Software supply chain security is coming of age

But who is responsible for identifying and solving problems?

Coalfire’s first Securealities Software Supply Chain Risk Report revealed dramatic budget increases for enterprise security in general and a growing demand for more testing, training, and process improvements in the battle to defend digital assets. But perhaps the most significant takeaway from the report is the rise in executive-level risk awareness of the need to secure software development lifecycles and supply chains. With more than half of respondents now “very” or “extremely” concerned, we’re at a historic tipping point in mainstreaming corporate cyber consciousness around these relatively newly-appreciated attack vectors.

How did this happen so fast? Already in high gear with cloud migration, the phenomenon accelerated following Solar Winds and other high-profile breaches. Since then, managing software supply chain risk has become a critical component of any application security program, and software developers and security teams are being held to higher standards as a result.

We accept the challenge

More management attention on cyber concerns is welcome news – but what are the new expectations, and who is responsible for raising today’s mission-critical SDLC and supply chain issues? Who takes charge in identifying and addressing these problems on the job and in real time?

Though 60% of software-buying organizations in the survey said that their security staff were the ones expected to raise red flags, growing C-level concern – now up to 51% - implies that it’s no longer just for technical security teams to worry about anymore. While progress is being made with the C-level, there is a lack of involvement from the VP level, indicating that there is work to be done on cascading security priorities down the chain of command. Even more interesting, for those organizations whose business is developing software, a significantly higher 70%+ say it’s their DevOps teams that are raising software supply chain security concerns and taking the lead on decision-making.

Of course, it’s in their wheelhouse and you would expect that security teams are going to be the ones most concerned about software supply chain security – and, honestly, I have some questions for the 30% of software developing organizations and the 40% of software buying organizations whose security teams aren’t the ones raising concerns about supply chain and development lifecycle exposure.

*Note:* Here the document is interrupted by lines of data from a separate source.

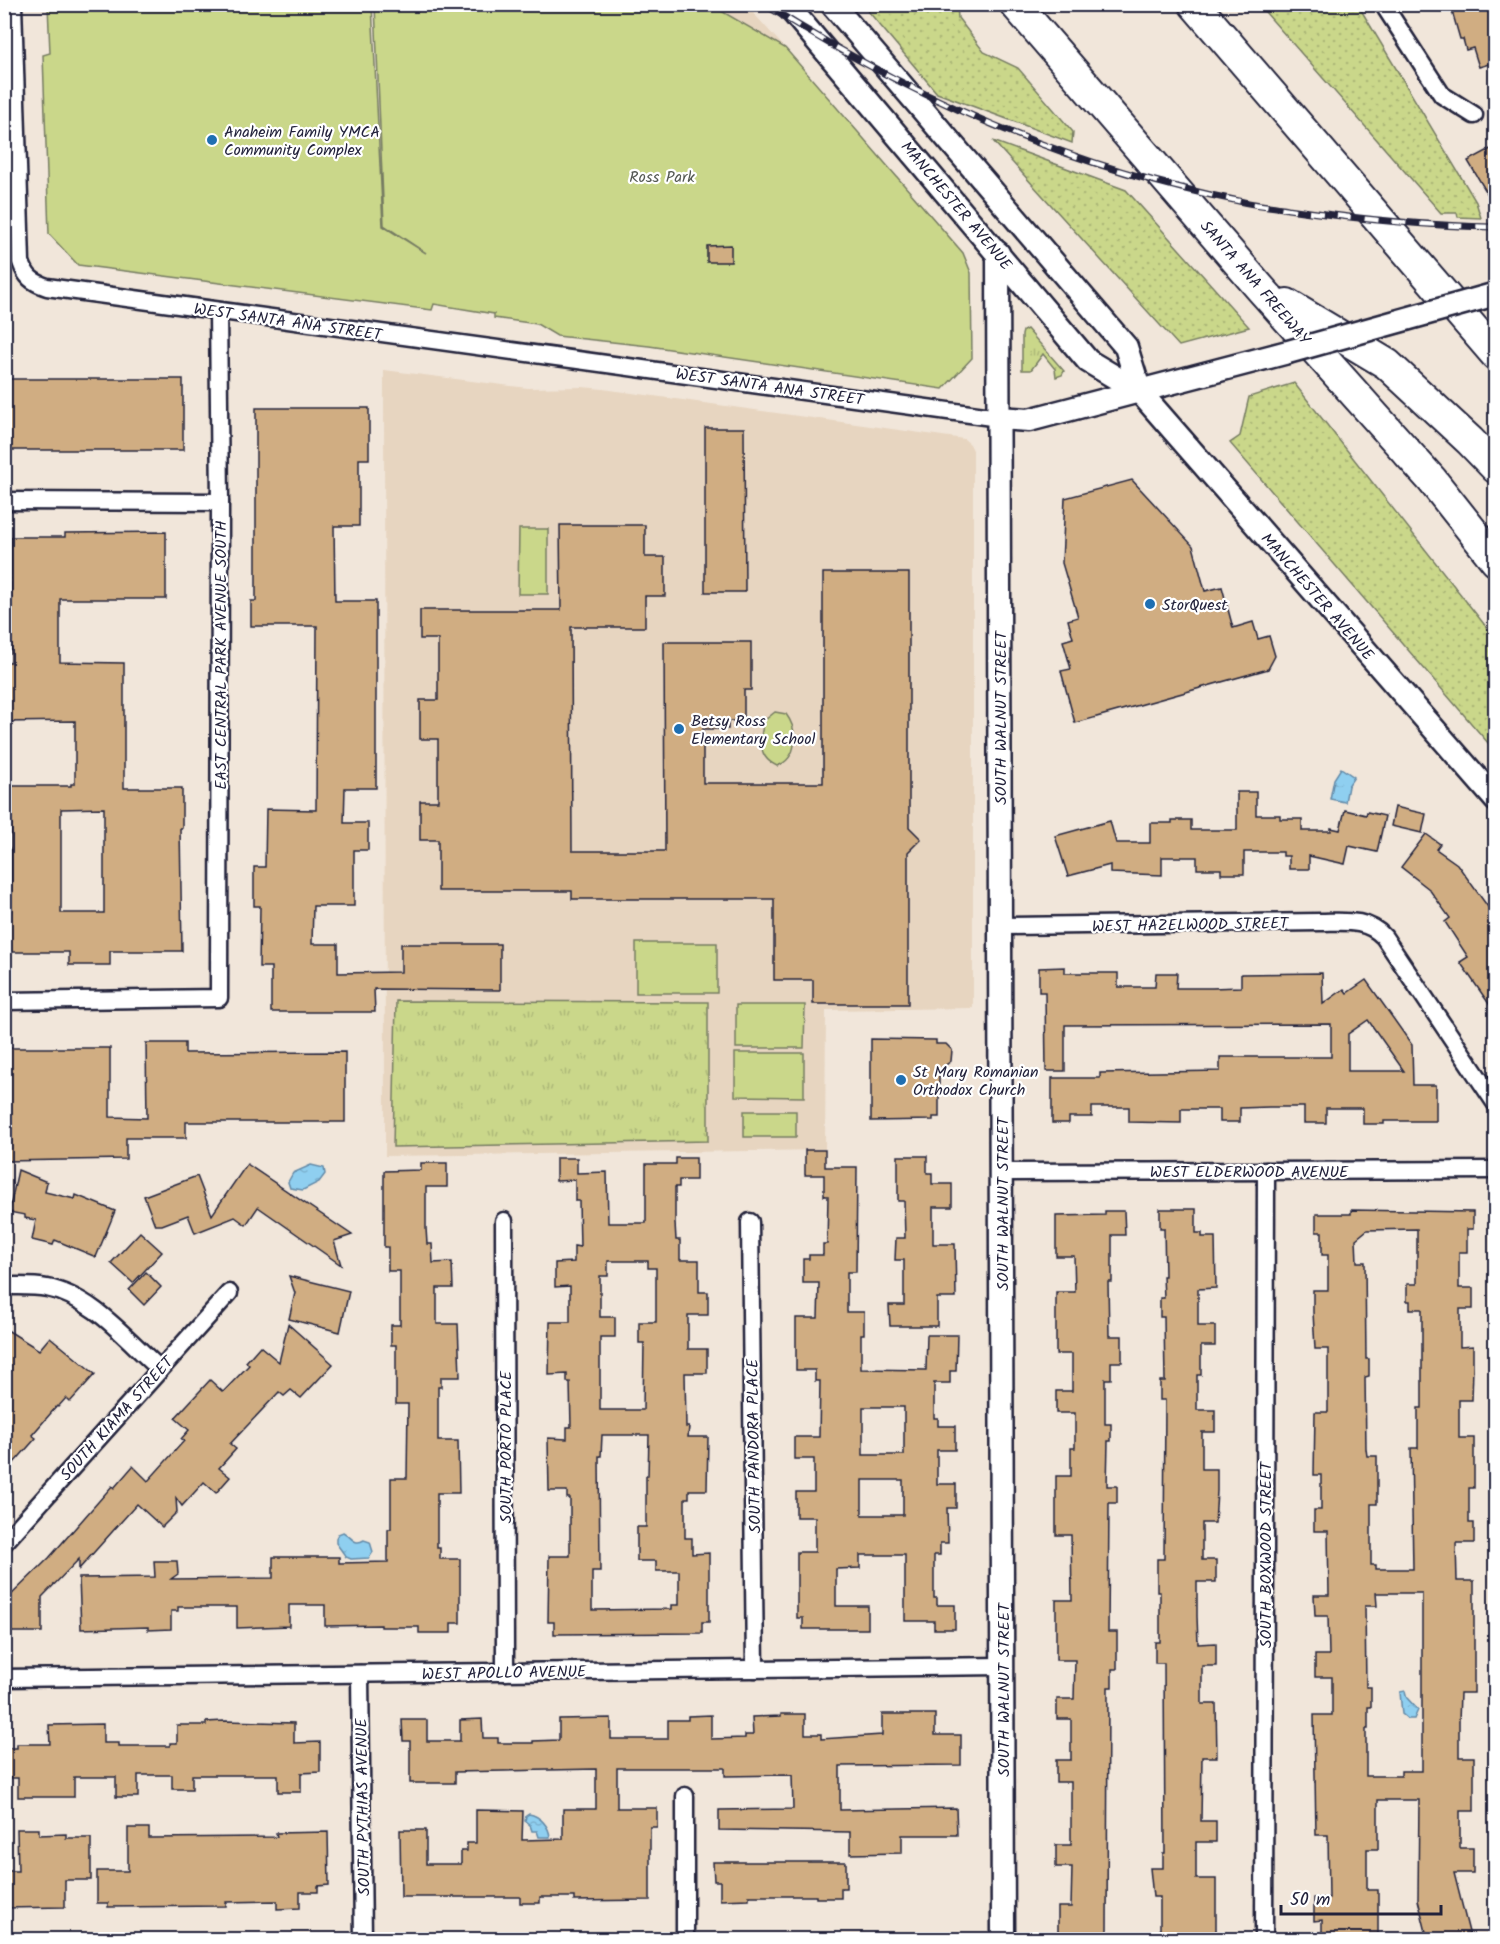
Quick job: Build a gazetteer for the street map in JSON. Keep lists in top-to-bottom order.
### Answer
{
  "streets": {
    "highway": ["SANTA ANA FREEWAY"],
    "street": [
      "MANCHESTER AVENUE",
      "WEST SANTA ANA STREET",
      "EAST CENTRAL PARK AVENUE SOUTH",
      "SOUTH WALNUT STREET",
      "WEST HAZELWOOD STREET",
      "WEST ELDERWOOD AVENUE",
      "SOUTH KIAMA STREET",
      "SOUTH PANDORA PLACE",
      "SOUTH PORTO PLACE",
      "SOUTH BOXWOOD STREET",
      "WEST APOLLO AVENUE",
      "SOUTH PYTHIAS AVENUE"
    ]
  },
  "crossings": [
    ["MANCHESTER AVENUE", "WEST SANTA ANA STREET"],
    ["MANCHESTER AVENUE", "SOUTH WALNUT STREET"],
    ["WEST SANTA ANA STREET", "EAST CENTRAL PARK AVENUE SOUTH"],
    ["WEST SANTA ANA STREET", "SOUTH WALNUT STREET"],
    ["SOUTH WALNUT STREET", "WEST HAZELWOOD STREET"],
    ["SOUTH WALNUT STREET", "WEST ELDERWOOD AVENUE"],
    ["SOUTH WALNUT STREET", "WEST APOLLO AVENUE"],
    ["WEST ELDERWOOD AVENUE", "SOUTH BOXWOOD STREET"],
    ["SOUTH PANDORA PLACE", "WEST APOLLO AVENUE"],
    ["SOUTH PORTO PLACE", "WEST APOLLO AVENUE"],
    ["WEST APOLLO AVENUE", "SOUTH PYTHIAS AVENUE"]
  ],
  "parks": ["Ross Park"],
  "places": [
    "Anaheim Family YMCA Community Complex",
    "StorQuest",
    "Betsy Ross Elementary School",
    "St Mary Romanian Orthodox Church"
  ],
  "scale_bar": "50 m"
}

It probably reflects a lack of maturity in those companies where security is still limited in scope and confined to focusing on traditional basics like access control and endpoint threats.

Despite software supply chain security being a relatively recent focus area, it’s going mainstream fast and security teams can no longer operate in a vacuum. This is especially true in the practice of application security where security teams must work together to influence and get the support and cooperation of other experts in areas such as product development, customer relations, and vendor management to be successful. Security teams have the domain expertise and risk management knowledge that are foundational to successful programs, but they need to draw on other parts of the organization to truly understand the risks and allocate the necessary resources.

That’s why it’s so encouraging to see C-level management, along with software developers, buyers, and sellers, taking such an interest in software supply chain security. This demonstrates that security teams are making progress and that other stakeholders are proactively addressing the issues and taking supply chain risk more seriously.

Money talks

Another finding from the research that provides additional cause for optimism is that organizations are dedicating more budget and thus placing more priority on security program management. Of those surveyed, 84% said that their organization would likely dedicate at least 5% of their application security budget to addressing supply chain security with fully 36% saying that they were likely to dedicate 10% or more of their budget to the issue.

If security teams are effectively collaborating with other departments and specialists and have budget allocated toward software supply chain protection, that puts these organizations in a position where they can address these risks in a more measurable and meaningful manner. Most companies and executive leadership teams surveyed are embracing creative strategies and tactics that enhance cyber visibility such as SBOMs and SLAs with their suppliers – everyone’s got customers who now demand digital integrity and security assurance with everything they buy.

In the past and all too often, security teams seemed to be left standing alone, trying to get their organizations to share their concerns about cyber risks that were difficult to understand, and even harder for ELTs to act upon. Getting more budget allocations, more product developers, and more non-securityplayers invested in addressing software security issues are steps in a very productive direction.

Given the increasing vulnerabilities along software supply chains, we believe the entire cyber industry is coming of age with heightened risk management maturity. Coalfire’s research shows that budgets and best practices are top of mind with corporate leadership, and organizations are taking security far more seriously. Cyber professionals are getting more divisions involved and more people working together, and executive leadership teams are allocating the resources required to assure partners, suppliers, and customers that they are safe bets to do business with.